With the amount of laughing, shouting and dancing at Nak’azdli Band’s Kwah hall last week you would sooner think the around 40 people gathered there were playing Xbox rather than a hundreds of years old indigenous gambling game.
Lahal (often called Slahal) is a North American indigenous game played throughout the pacific northwest primarily by First Nations communities. Due to cultural suppression in the early colonial days of Canada the game was nearly lost but has increased in prominence lately with many First Nations using the game has a fun way to introduce their culture to a younger generation and non-aboriginals as well.
The game was the centre piece at the August 14 cultural afternoon at Kwah hall with dozens of kids and adults coming out to learn about the game and take part in a mini tournament.
“It’s usually played in tournaments,” said Bruce Allan one of the Lahal teachers at the cultural afternoon. “It’s also often played after funerals. It’s a sad time so [Lahal] is used to raise peoples spirits,” he added.
Lahal is played by two teams of five or six who try to guess which hand an opposing player is holding a piece of bone in, in order to win points, represented by sticks.
“You play for 10 sticks,” said Allan. ” The idea of the game is to get all the sticks to your side.”
The game involves two sets of bones of which their is a stripped and a plain one, representing both sexes.
“The plain one represents the male bone and the stripped one represents the female,” Allan explained.
Each team is awarded a set of bones which are held behind their back and the opposing team must guess which hand the piece of bone is in.
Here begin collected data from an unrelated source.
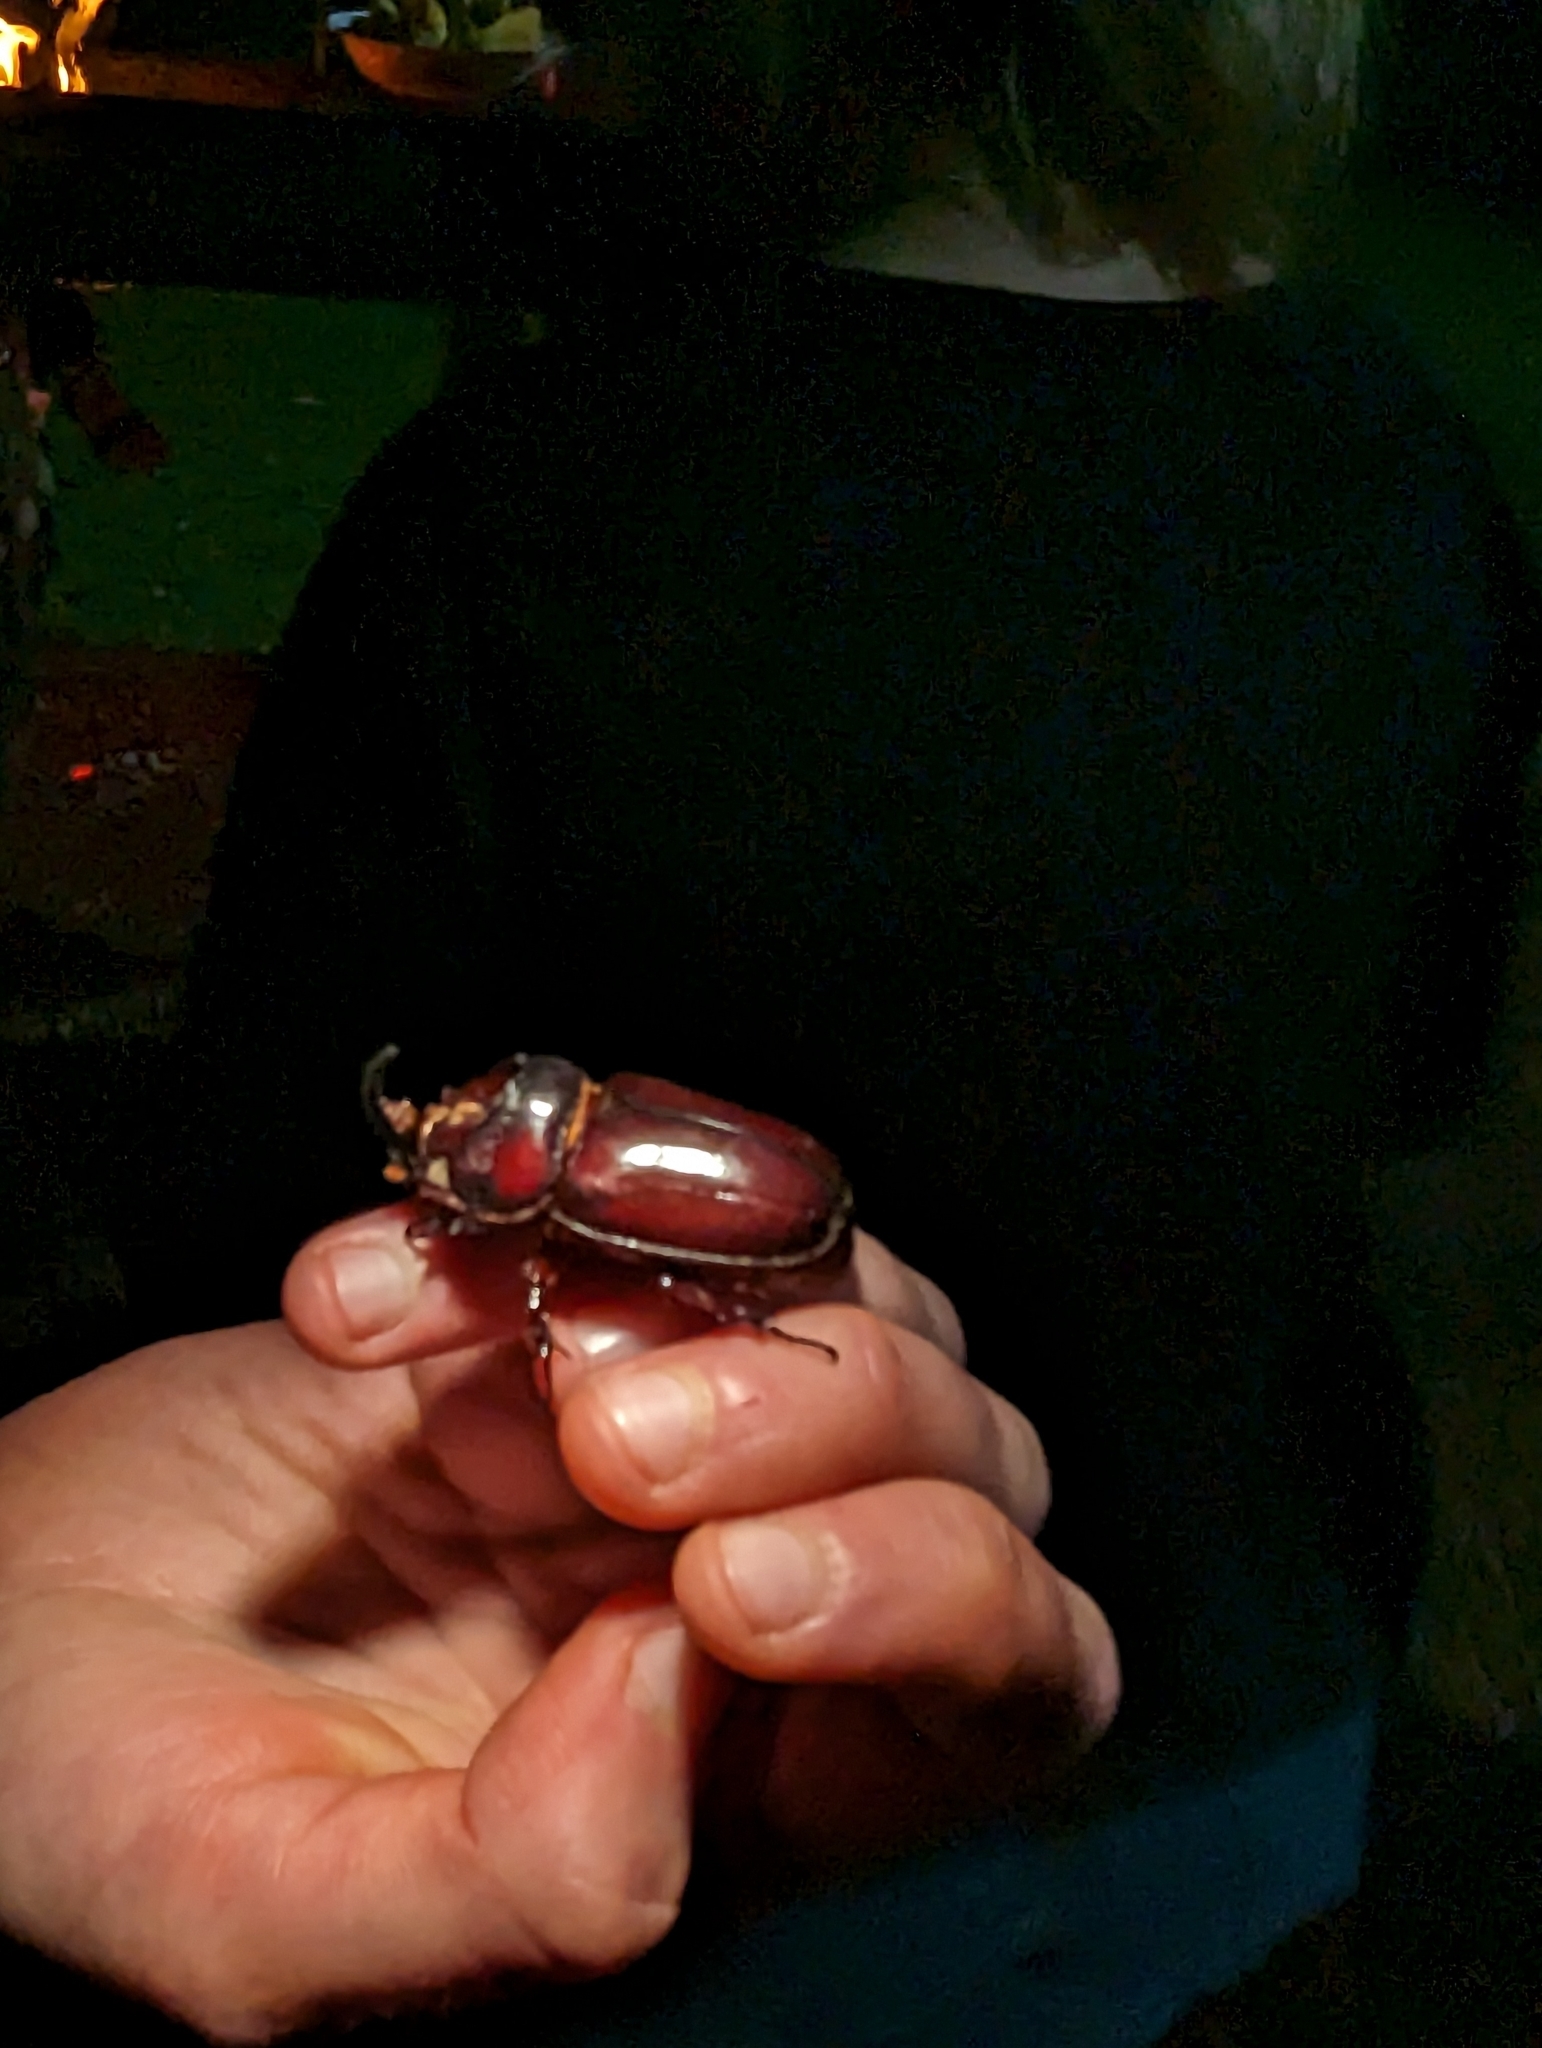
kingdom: Animalia
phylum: Arthropoda
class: Insecta
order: Coleoptera
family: Scarabaeidae
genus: Oryctes
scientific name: Oryctes boas
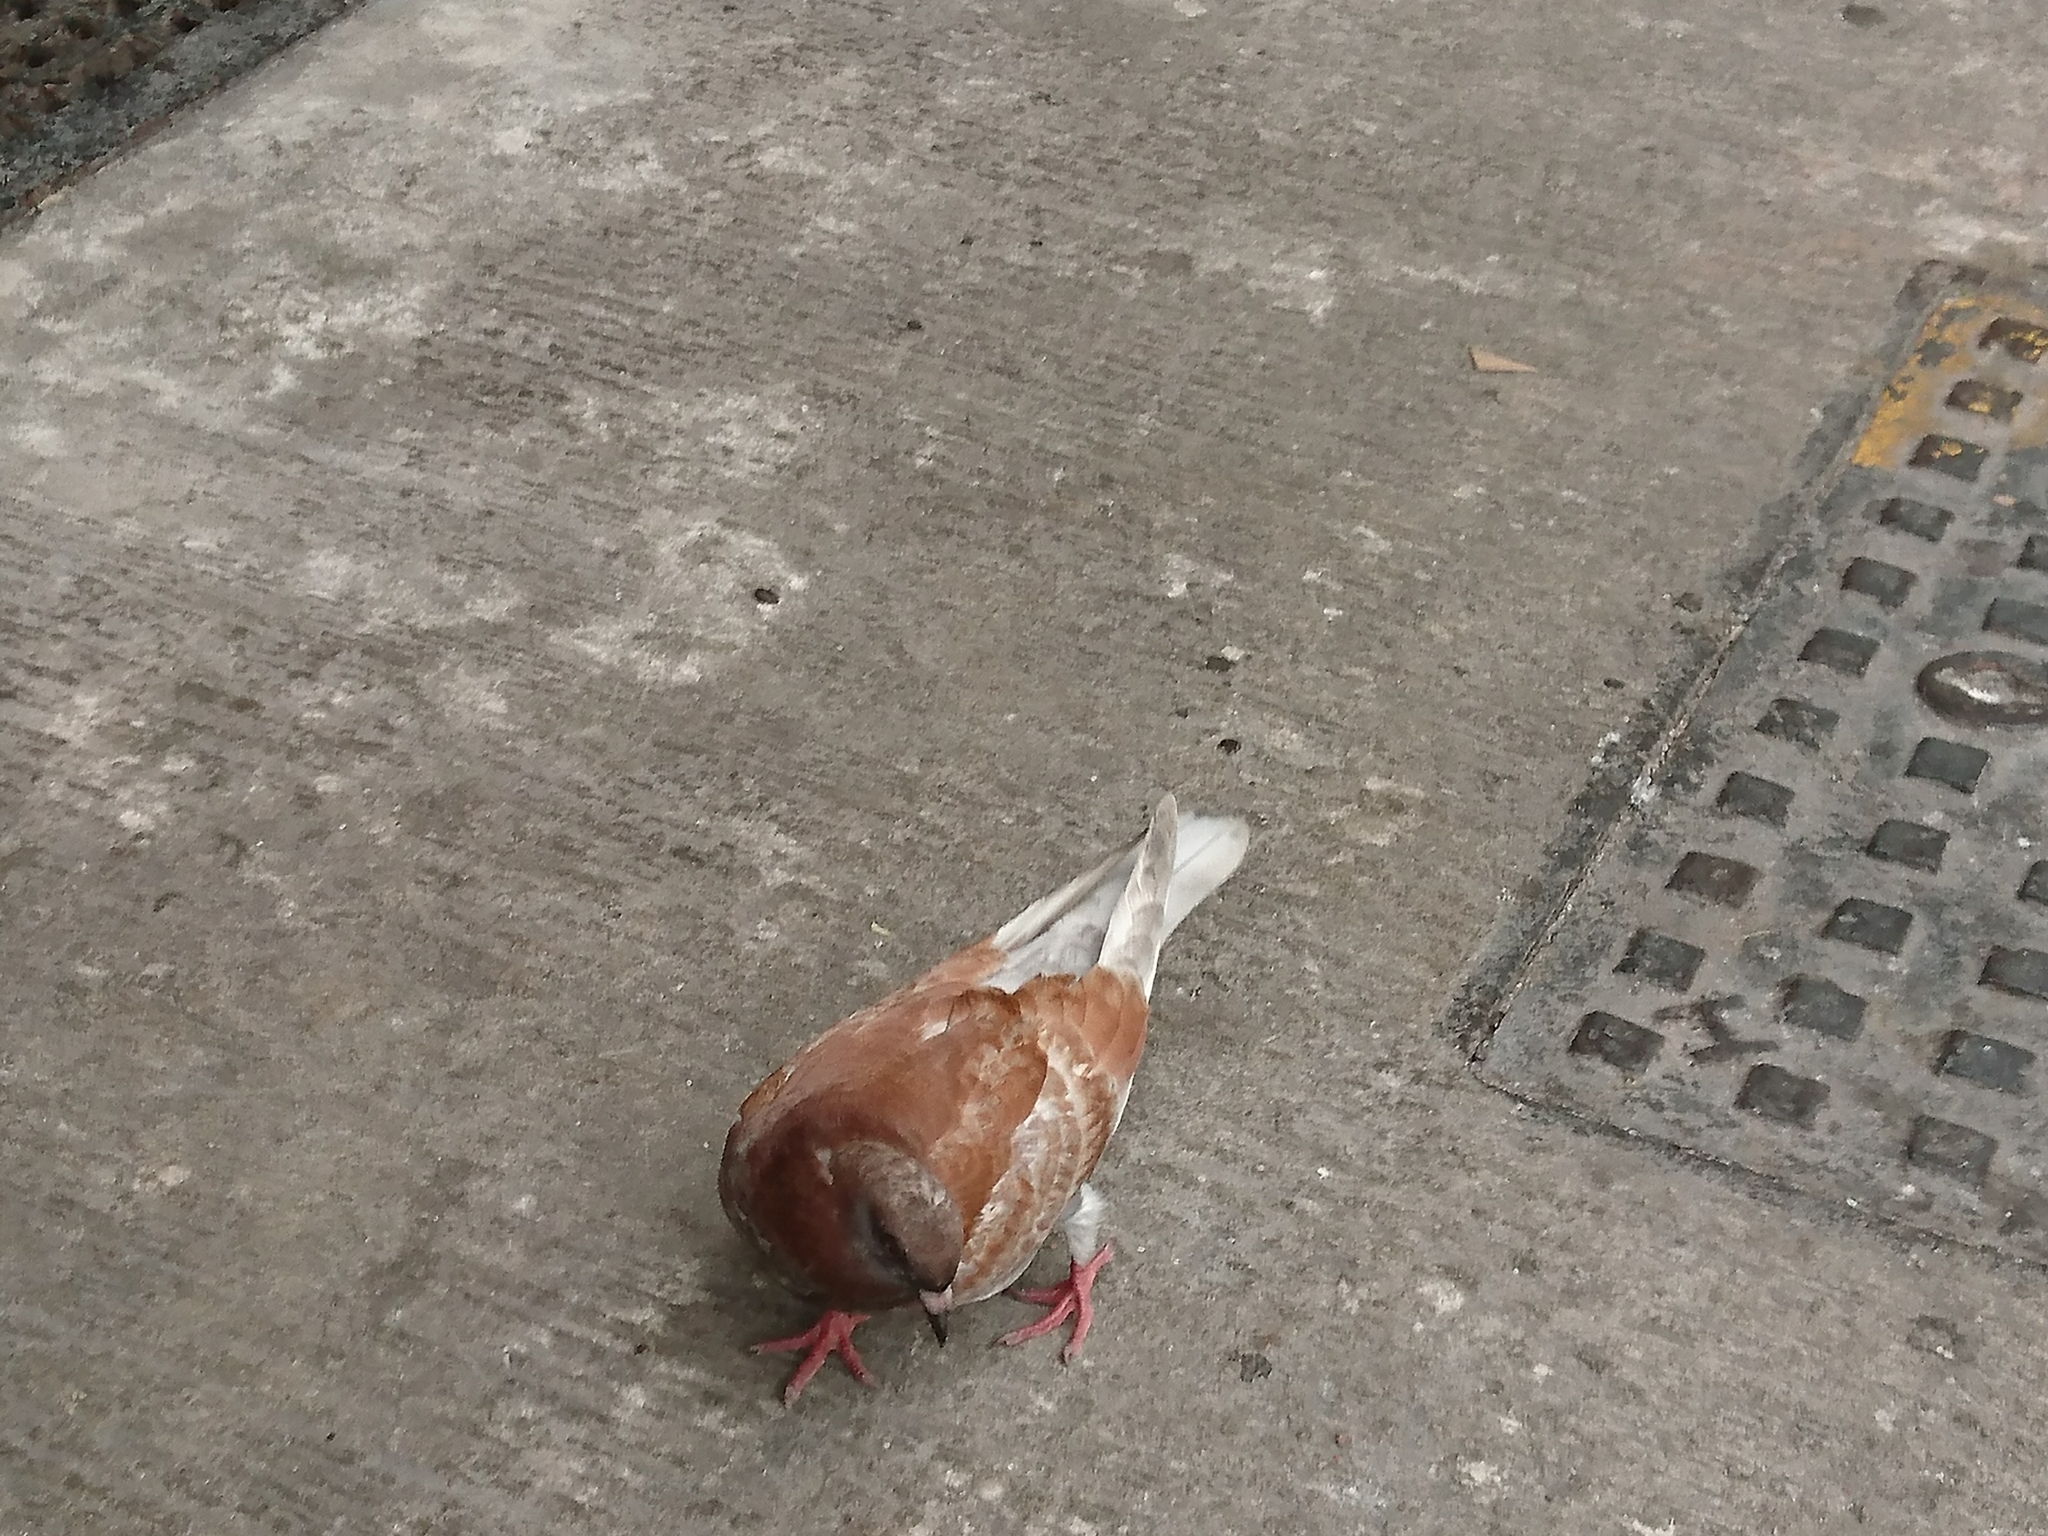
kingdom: Animalia
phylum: Chordata
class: Aves
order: Columbiformes
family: Columbidae
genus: Columba
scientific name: Columba livia
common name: Rock pigeon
Games are usually played for money and involve dancing, drumming and singing.
Darion Tom anne Hannah Olinek were two of the younger group of people who out to take part in the Lahal tournament.
“It was a fun experience to learn some of the cultural games of our people,” said Olinek. “It was cool to see what they did back then for entrainment and for fun. Nowadays we just go inside and connect to Wi-Fi, so it was fun to learn something cultural.”
Tom echoed Olinek’s feelings saying “it was really interesting. I’ve never played it myself before this, I’ve only seen other people play and now I know how. I’m really thankful that I came, I would definitely play it again.”
With the success of the game, Alexandra Luggi, a member of the social development department with the Nak’azdli Band Office hopes to see more tournaments played and continued interest.
Cash prizes were given out to teams that competed with the grand prizes being $500, $300 and $200 for first, second and third place.